普段の練習は5〜10kmが中心で、夏場(7〜8月)は暑さもあって5km台に落ちる日が多いのが正直なところです。8月1日の7.5km・42分では平均心拍169、最大185まで上がっていて、同じような感覚でも夏は心拍が10前後上振れすることを実感しています。距離とペースだけでなく、気温によっても脚と心肺の負担は変わるので、シューズ選びと合わせて練習計画も無理をしすぎない設計にしています。
私が今の練習で履いているのはOn クラウドモンスター1です。クッション性がしっかりしていて、普段履きにも使えるくらい馴染みやすいのが気に入っているポイントです。
私自身、前回のフルマラソンは4時間52分で、20km手前から歩いてしまいました。その反省もあって、次の挑戦では「歩かず完走」を目標に、シューズと練習の両面から見直しています。

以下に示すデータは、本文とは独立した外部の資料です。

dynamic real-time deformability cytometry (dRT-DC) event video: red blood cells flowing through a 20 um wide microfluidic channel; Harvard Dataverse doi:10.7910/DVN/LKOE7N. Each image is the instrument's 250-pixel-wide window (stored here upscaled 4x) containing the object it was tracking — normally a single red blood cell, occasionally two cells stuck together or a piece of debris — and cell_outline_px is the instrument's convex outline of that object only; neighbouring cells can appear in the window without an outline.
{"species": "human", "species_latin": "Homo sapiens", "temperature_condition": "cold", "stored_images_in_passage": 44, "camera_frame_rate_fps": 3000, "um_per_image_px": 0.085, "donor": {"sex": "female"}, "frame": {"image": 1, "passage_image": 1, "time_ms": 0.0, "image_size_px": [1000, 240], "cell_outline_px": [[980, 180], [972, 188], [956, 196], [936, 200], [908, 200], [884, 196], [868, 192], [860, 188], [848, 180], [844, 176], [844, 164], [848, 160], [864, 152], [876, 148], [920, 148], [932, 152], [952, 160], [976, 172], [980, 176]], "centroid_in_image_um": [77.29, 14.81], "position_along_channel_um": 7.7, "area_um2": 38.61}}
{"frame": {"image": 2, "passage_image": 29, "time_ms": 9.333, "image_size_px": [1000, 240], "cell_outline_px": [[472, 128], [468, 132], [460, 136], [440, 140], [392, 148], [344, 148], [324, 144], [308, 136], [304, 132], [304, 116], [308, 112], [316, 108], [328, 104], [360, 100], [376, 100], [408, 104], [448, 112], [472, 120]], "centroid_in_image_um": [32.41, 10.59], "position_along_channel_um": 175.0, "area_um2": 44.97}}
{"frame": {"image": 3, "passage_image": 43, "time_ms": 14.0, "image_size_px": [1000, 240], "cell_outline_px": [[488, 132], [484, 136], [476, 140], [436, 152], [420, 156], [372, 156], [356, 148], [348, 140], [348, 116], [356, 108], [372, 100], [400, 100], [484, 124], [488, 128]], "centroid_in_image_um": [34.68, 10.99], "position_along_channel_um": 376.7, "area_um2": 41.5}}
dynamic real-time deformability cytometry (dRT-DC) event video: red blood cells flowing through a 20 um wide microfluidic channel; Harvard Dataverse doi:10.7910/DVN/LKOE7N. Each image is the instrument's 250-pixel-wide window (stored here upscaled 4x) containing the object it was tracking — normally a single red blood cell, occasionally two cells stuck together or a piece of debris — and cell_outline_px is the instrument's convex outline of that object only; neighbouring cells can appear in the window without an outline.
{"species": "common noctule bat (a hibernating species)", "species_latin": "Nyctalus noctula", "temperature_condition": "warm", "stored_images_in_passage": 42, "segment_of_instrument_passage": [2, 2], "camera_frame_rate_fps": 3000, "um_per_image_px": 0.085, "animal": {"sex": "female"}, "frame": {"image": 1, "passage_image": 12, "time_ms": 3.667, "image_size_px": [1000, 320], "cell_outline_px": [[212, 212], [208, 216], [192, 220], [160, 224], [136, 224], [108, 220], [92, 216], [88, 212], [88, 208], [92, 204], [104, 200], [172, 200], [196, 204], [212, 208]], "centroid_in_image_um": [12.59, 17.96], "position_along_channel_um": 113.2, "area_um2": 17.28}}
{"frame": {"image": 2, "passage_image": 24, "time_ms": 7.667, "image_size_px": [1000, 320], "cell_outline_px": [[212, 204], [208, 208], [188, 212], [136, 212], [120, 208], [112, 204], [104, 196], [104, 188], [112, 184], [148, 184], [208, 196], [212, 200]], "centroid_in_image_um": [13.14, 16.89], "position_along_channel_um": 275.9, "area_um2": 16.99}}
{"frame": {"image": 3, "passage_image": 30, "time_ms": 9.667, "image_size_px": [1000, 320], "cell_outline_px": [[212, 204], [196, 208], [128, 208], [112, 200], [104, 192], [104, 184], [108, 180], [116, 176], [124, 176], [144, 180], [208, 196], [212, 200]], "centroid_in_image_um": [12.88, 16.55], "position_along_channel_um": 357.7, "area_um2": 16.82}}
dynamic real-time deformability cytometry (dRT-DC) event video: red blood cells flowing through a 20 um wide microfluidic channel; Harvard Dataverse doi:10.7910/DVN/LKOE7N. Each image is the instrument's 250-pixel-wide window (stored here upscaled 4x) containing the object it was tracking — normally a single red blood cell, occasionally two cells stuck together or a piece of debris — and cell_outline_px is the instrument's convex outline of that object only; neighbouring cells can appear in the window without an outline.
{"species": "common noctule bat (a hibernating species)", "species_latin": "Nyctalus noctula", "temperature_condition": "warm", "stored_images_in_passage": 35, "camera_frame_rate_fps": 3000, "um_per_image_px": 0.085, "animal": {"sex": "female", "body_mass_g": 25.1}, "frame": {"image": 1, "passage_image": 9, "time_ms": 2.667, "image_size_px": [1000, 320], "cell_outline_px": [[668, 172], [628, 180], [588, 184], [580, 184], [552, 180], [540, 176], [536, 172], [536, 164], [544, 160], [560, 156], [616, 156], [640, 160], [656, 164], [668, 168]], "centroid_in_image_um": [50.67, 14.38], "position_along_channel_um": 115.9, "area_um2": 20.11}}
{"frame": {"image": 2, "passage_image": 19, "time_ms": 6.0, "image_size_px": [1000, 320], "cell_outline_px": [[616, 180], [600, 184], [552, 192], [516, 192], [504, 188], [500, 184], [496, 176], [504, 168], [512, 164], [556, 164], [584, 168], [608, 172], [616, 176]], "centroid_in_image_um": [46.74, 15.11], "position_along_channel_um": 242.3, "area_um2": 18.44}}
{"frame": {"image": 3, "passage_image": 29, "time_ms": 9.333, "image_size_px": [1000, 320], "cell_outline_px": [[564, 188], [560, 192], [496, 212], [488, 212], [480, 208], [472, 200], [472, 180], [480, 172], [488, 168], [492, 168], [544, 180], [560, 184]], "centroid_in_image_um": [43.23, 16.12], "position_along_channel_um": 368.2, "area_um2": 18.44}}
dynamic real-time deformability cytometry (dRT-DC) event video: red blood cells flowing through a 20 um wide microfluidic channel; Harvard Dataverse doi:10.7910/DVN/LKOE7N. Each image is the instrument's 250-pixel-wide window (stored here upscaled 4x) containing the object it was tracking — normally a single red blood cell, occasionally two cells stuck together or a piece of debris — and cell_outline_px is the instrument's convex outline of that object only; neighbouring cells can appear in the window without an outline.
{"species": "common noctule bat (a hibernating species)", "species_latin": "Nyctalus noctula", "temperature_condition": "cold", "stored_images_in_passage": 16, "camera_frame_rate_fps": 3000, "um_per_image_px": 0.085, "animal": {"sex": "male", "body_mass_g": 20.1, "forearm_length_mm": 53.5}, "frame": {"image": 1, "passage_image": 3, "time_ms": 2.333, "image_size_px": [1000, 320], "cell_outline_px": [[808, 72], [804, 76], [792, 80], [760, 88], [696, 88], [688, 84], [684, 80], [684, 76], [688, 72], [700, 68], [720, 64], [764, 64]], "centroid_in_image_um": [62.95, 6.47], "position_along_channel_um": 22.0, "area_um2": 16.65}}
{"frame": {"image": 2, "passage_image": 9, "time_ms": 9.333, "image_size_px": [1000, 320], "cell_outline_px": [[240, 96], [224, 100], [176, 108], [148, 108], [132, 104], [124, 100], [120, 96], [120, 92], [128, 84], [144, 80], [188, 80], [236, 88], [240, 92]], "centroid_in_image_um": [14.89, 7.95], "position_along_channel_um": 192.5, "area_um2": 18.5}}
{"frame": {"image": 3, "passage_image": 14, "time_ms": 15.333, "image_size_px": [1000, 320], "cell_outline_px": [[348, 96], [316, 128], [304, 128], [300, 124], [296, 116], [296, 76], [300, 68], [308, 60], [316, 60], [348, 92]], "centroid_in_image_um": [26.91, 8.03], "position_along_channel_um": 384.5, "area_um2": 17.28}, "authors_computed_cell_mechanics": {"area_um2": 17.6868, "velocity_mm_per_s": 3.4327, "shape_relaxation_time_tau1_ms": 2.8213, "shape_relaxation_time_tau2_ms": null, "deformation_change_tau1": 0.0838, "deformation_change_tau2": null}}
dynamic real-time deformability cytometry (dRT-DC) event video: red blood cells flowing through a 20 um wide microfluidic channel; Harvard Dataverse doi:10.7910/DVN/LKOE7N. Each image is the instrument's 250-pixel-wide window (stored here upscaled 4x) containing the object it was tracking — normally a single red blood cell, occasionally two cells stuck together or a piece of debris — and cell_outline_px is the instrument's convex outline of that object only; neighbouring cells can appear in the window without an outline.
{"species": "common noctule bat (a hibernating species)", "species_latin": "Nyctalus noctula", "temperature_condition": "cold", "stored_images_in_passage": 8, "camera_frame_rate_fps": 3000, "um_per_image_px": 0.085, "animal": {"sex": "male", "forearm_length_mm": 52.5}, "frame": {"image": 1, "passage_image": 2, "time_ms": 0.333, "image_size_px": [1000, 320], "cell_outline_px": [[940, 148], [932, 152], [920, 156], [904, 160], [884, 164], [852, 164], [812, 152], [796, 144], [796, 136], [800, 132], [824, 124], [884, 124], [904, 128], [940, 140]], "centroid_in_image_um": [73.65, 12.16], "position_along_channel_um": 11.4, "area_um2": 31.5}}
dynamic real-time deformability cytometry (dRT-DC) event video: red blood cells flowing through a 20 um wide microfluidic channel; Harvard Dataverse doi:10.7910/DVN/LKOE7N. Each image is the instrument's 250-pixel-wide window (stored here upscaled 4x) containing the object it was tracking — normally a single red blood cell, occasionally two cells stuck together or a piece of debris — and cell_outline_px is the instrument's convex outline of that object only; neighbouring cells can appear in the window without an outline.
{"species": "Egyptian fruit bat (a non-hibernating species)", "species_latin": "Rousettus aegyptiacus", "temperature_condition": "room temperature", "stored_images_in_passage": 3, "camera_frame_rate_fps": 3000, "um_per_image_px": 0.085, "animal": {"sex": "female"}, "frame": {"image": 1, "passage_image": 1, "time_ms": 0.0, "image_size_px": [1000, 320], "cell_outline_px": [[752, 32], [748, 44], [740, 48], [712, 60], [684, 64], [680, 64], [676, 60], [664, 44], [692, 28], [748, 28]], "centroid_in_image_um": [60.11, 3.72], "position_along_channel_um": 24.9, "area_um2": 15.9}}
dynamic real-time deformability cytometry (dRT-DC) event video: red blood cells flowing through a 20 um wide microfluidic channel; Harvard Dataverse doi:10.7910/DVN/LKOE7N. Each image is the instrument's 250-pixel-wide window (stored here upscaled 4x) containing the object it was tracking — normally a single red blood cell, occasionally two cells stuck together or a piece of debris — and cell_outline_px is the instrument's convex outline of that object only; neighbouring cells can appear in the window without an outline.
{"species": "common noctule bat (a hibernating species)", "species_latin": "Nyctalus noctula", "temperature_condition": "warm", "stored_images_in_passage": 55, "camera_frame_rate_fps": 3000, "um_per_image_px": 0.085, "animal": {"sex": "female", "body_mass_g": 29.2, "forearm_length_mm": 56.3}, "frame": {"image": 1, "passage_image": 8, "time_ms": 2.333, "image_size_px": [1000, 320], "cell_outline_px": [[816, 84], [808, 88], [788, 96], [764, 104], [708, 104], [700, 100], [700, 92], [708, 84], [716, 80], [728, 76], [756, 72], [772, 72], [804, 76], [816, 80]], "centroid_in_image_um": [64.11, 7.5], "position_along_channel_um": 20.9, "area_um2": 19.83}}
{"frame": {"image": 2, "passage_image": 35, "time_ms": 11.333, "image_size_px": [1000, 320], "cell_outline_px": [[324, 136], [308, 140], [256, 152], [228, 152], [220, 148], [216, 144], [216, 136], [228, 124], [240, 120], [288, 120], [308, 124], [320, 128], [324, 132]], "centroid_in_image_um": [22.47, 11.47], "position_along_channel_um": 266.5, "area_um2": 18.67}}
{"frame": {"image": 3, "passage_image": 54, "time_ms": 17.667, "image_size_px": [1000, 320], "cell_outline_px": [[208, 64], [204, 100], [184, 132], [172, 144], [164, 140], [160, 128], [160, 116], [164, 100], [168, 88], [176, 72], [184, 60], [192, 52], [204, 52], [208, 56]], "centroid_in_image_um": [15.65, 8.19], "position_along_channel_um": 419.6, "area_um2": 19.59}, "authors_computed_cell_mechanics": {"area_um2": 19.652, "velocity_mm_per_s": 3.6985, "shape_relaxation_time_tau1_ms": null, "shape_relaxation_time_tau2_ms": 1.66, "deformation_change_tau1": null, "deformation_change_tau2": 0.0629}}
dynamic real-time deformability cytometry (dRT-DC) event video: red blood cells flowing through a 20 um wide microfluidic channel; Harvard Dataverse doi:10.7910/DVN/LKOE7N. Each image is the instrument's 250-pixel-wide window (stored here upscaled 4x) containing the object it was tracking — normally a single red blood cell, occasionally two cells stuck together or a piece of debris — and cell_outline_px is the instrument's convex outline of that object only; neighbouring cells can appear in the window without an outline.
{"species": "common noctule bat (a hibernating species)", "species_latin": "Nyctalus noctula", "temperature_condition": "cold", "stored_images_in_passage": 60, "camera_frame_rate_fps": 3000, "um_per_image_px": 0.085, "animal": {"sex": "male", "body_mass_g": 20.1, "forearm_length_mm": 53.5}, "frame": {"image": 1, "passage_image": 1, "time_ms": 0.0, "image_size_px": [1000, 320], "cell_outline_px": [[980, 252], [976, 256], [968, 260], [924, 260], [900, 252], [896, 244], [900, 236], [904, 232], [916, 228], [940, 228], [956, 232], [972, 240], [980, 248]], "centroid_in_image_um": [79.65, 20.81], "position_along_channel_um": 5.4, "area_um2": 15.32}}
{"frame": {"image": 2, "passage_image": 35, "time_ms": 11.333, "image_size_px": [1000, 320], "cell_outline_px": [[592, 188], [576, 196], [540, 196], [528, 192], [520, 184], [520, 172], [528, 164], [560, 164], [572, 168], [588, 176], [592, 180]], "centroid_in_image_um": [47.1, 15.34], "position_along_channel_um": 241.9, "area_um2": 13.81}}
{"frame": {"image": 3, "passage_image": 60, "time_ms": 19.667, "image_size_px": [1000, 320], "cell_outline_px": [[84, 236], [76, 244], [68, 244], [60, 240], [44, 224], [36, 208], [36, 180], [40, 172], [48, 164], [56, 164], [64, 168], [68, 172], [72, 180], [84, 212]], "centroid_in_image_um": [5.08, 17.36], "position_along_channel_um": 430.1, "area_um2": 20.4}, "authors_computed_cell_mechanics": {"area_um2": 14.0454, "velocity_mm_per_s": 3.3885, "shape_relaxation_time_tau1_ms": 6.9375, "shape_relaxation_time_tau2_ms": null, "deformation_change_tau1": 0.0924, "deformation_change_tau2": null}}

練習メニューの組み方はフルマラソン歩かず完走の練習メニューに詳しくまとめているので、あわせて読んでみてください。
部活時代の古い靴・普段用の安いシューズはなぜ避けたほうがいいか
今の靴でも、あと1シーズンくらいは大丈夫じゃない?
今の手持ちが数年前の部活用シューズや、通勤・ジョグ兼用の安価なシューズだという人も多いと思います。ソールのクッション材は履かなくても年数とともに劣化していくため、久しぶりに引っ張り出した靴は見た目以上に衝撃吸収力が落ちていることがあります。またジョグ用の軽いシューズは、短い距離を気持ちよく走るための設計で、フルマラソンの後半で脚が売り切れた状態を支える前提では作られていません。「今持っている靴で足りるか不安」という段階であれば、その不安自体が買い替えのサインだと考えていいと思います。
まず1足に絞るなら
情報を集めすぎて動けなくなるより、この記事で挙げた5足のどれかを選んで、実際に足を入れてみることをおすすめします。GEL-KAYANO 33かボメロ18で守りを固めるか、ノヴァブラスト5で少し攻めるか、ADIZERO SLで軽さと予算のバランスを取るか。あなたの「完走」の先に何を見ているかで、選ぶべき1足は決まります。